During the oral arguments, students from Liberty University knelt in prayer. One student estimated that more than a thousand students from the school made the more than 3-hour trip from Lynchburg, Virginia.
“Talking about our faith is one thing, but actually acting upon it is another,” he said. “We have to be the hands and feet of Jesus Christ. So to me this is part of doing that.”
Sister Mary Karen, who has been with the Sisters of Life for 21 years, also stressed the importance of prayer. She drove from New York earlier that morning because, she said, she felt drawn to attend. She came, she said, to pray for the country and promote the dignity of a human person.
“Our culture is post-abortive,” she explained. “So many people have suffered and the loss of human life is so detrimental, just not knowing that we have value and are precious and sacred.”
She stood next to Theresa Bonopartis, who traveled from Harrison, New York, and ministers to women and others wounded by abortion.
“I’ve been fighting abortion for 30 years at least,” she told CNA.
Her ministry, called Entering Canaan, began with the Sisters of Life and is observing its 25th anniversary this year. It provides retreats for women, men, and even siblings of aborted babies.
Abortion is personal for Bonopartis, who said she had a coerced abortion when she was just 17.
“I was kicked out of the house by my father and then coerced into getting an abortion,” she said. “Pretty much cut me off from everything, and that’s something people don’t really talk about … they make it try to seem like it’s a woman’s right, it’s a free choice. It’s all this other stuff, but many women are coerced in one way or another.”
She guessed that she was 14 or 15 weeks pregnant at the time.
“I saw my son. I had a saline abortion, so I saw him, which I always considered a blessing because it never allowed me to deny what abortion was,” she said. Afterward, she said she struggled with self-esteem issues, hating herself, guilt, shame, and more. Then, she found healing.
“I know what that pain is like, I know what that experience is like, and you know that you can get past it,” she said. “You just want to be able to give that message to other people, that they’re able to heal.”
Residents of Mississippi, where the Dobbs v. Jackson case originated, also attended.

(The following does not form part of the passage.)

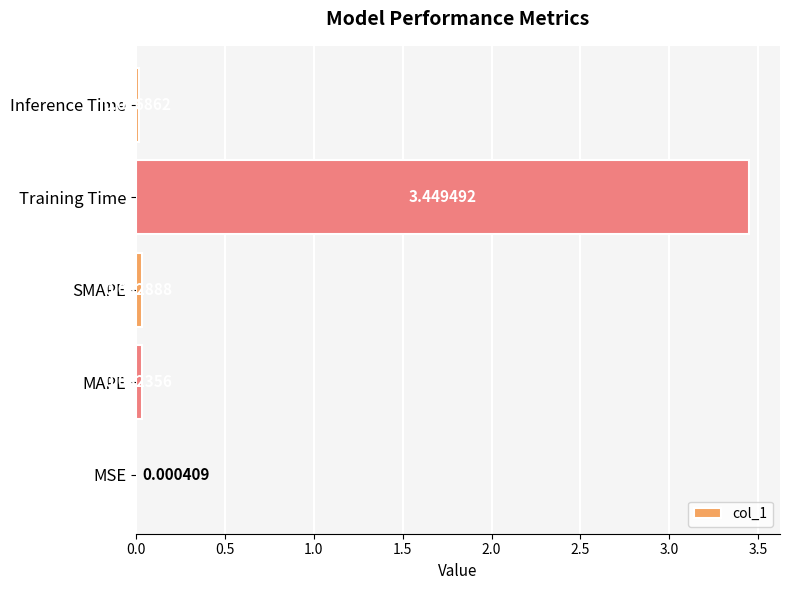

How many data points does each series have?

5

Marion, who declined to provide her last name, drove from Mississippi to stand outside the Supreme Court. She said she was in her early 20s when Roe v. Wade was decided in 1973.

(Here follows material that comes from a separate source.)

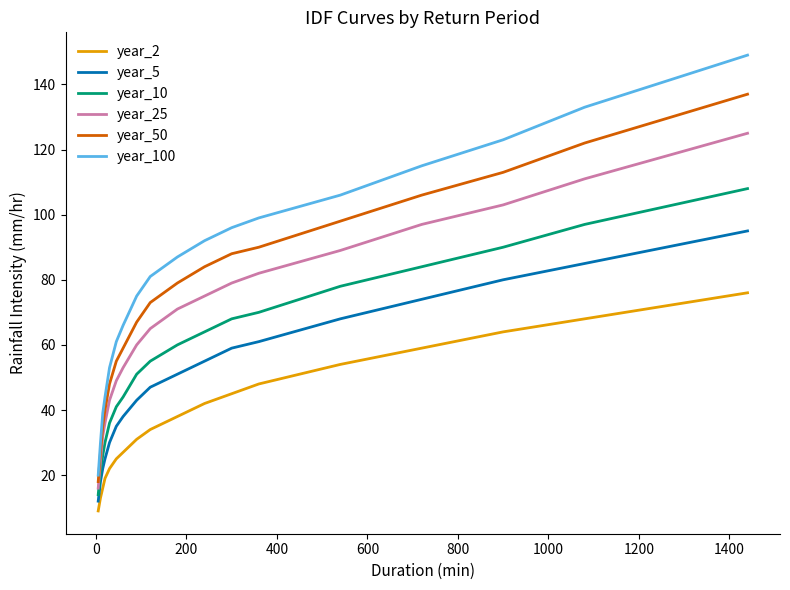

Does the chart have visible grid lines?

No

“At the time, of course, I could care less,” she said. Since then, she had a change of heart.
“We were the generation that allowed it,” she said, “and so we are the generation who will help close that door and reverse it.”
The crowd at the pro-life rally included all ages, from those who had witnessed Roe to bundled-up babies, children running around, and college students holding up homemade signs.
One group of young friends traveled across the country to stand outside the Supreme Court. They cited their faith and family as reasons for attending.
Mathilde Steenepoorte, 19, from Green Bay, Wisconsin, identified herself as “very pro-life” in large part because of her younger brother with Down syndrome. She said she was saddened by the abortion rates of unborn babies dianosed with Down syndrome.
Juanito Estevez, from Freeport, a village on Long Island, New York, arrived Tuesday. He woke up at 6 a.m. to arrive at the Supreme Court with a crucifix in hand.
“I believe that God is the giver of life and we don’t have the right [to decide] whether a baby should live or die,” he said.
He also said that he believed women have been lied to about abortion.
“We say it’s their right, and there’s a choice,” he said. When girls tell him “I have the right,” his response, he said, is to ask back, “You have the right for what?”
Mallory Finch, from Charlotte, North Carolina, also woke up early but emphasized “it was worth it.” A pro-life podcast host, she called abortion a “human-rights issue.”
“I hope that it overturns Roe,” she said of the case, “but that doesn’t mean that our job as pro-lifers is done. It makes this, really, just the beginning.”